- EXERCISE:
Copy out the text of every line below, character for character, leaving out the pictures.

- TASK MATERIAL:

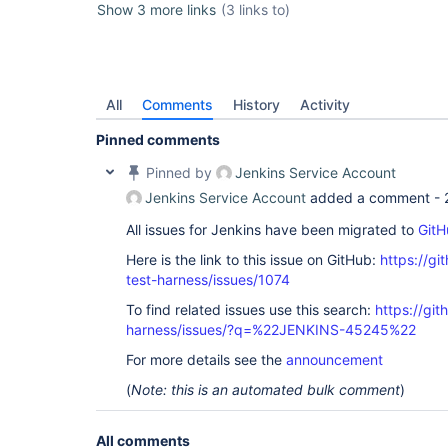
Show 3 more links
(3 links to)
All
Comments
History
Activity
Pinned comments
Pinned by
Jenkins Service Account
Jenkins Service Account
added a comment -
All issues for Jenkins have been migrated to
GitH
Here is the link to this issue on GitHub:
https://gi
test-harness/issues/1074
To find related issues use this search:
https://git
harness/issues/?q=%22JENKINS-45245%22
For more details see the
announcement
(
Note: this is an automated bulk comment
)
All comments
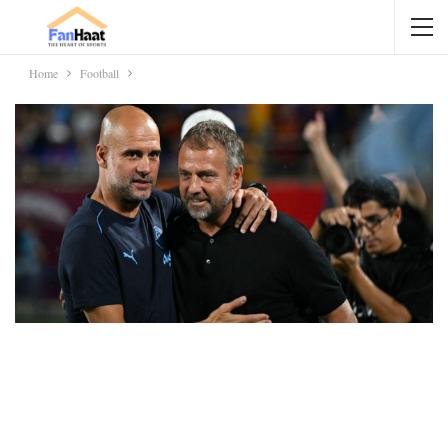
Home
Football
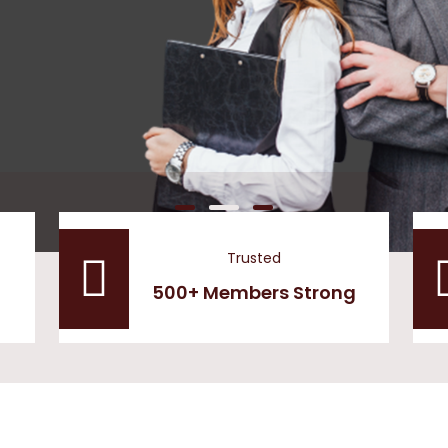
Trusted
500+ Members Strong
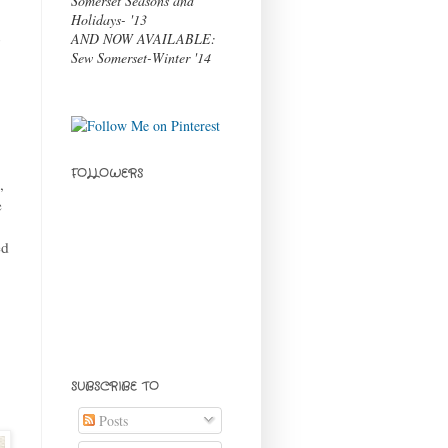
Somerset Seasons and
Holidays- '13
t
AND NOW AVAILABLE:
Sew Somerset-Winter '14
FOLLOWERS
,
e
ed
SUBSCRIBE TO
Posts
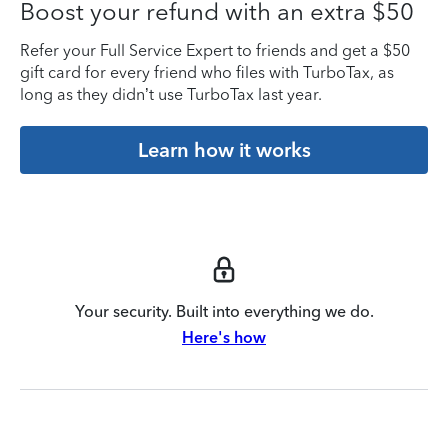
Boost your refund with an extra $50
Refer your Full Service Expert to friends and get a $50
gift card for every friend who files with TurboTax, as
long as they didn’t use TurboTax last year.
Learn how it works
Your security. Built into everything we do.
Here's how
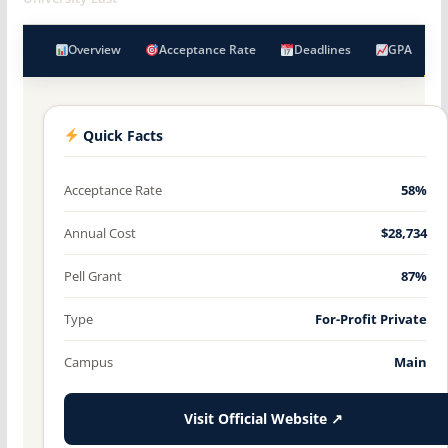
Overview
Acceptance Rate
Deadlines
GPA
Quick Facts
Acceptance Rate
58%
Annual Cost
$28,734
Pell Grant
87%
Type
For-Profit Private
Campus
Main
Visit Official Website ↗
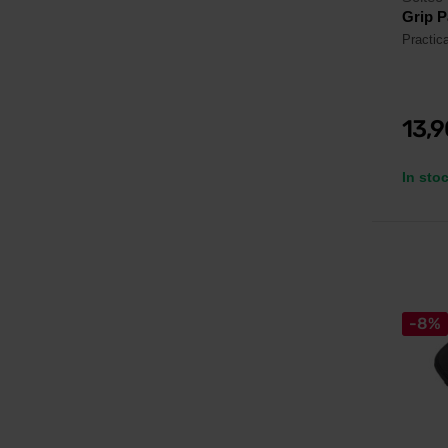
Grip P
Practica
13,
In sto
-8%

- EXERCISE SOLUTION:
Show 3 more links
(3 links to)
All
Comments
History
Activity
Pinned comments
Pinned by
Jenkins Service Account
Jenkins Service Account
added a comment -
All issues for Jenkins have been migrated to
GitH
Here is the link to this issue on GitHub:
https://gi
test-harness/issues/1074
To find related issues use this search:
https://git
harness/issues/?q=%22JENKINS-45245%22
For more details see the
announcement
(
Note: this is an automated bulk comment
)
All comments
Home
Football
Trusted
500+ Members Strong
Somerset Seasons and
Holidays- '13
t
AND NOW AVAILABLE:
Sew Somerset-Winter '14
FOLLOWERS
,
e
ed
SUBSCRIBE TO
Posts
Boost your refund with an extra $50
Refer your Full Service Expert to friends and get a $50
gift card for every friend who files with TurboTax, as
long as they didn’t use TurboTax last year.
Learn how it works
Your security. Built into everything we do.
Here's how
Overview
Acceptance Rate
Deadlines
GPA
Quick Facts
Acceptance Rate
58%
Annual Cost
$28,734
Pell Grant
87%
Type
For-Profit Private
Campus
Main
Visit Official Website ↗
Grip P
Practica
13,
In sto
-8%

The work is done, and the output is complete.